The records that follow need to be printed exactly. Leave out each image.

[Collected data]
________________________________________

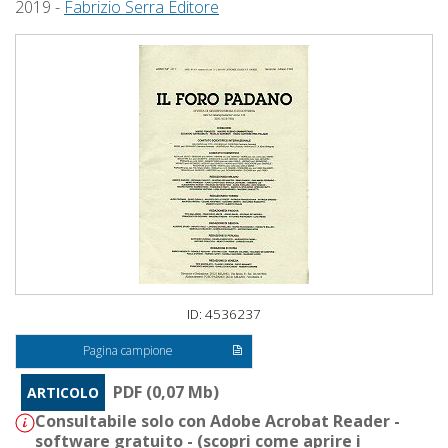
2019 -
Fabrizio Serra Editore
ID: 4536237
Pagina campione
PDF (0,07 Mb)
ARTICOLO
Consultabile solo con Adobe Acrobat Reader -
software gratuito - (
scopri come aprire i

________________________________________

RESULT FOR THIS EXERCISE:
2019 -
Fabrizio Serra Editore
ID: 4536237
Pagina campione
PDF (0,07 Mb)
ARTICOLO
Consultabile solo con Adobe Acrobat Reader -
software gratuito - (
scopri come aprire i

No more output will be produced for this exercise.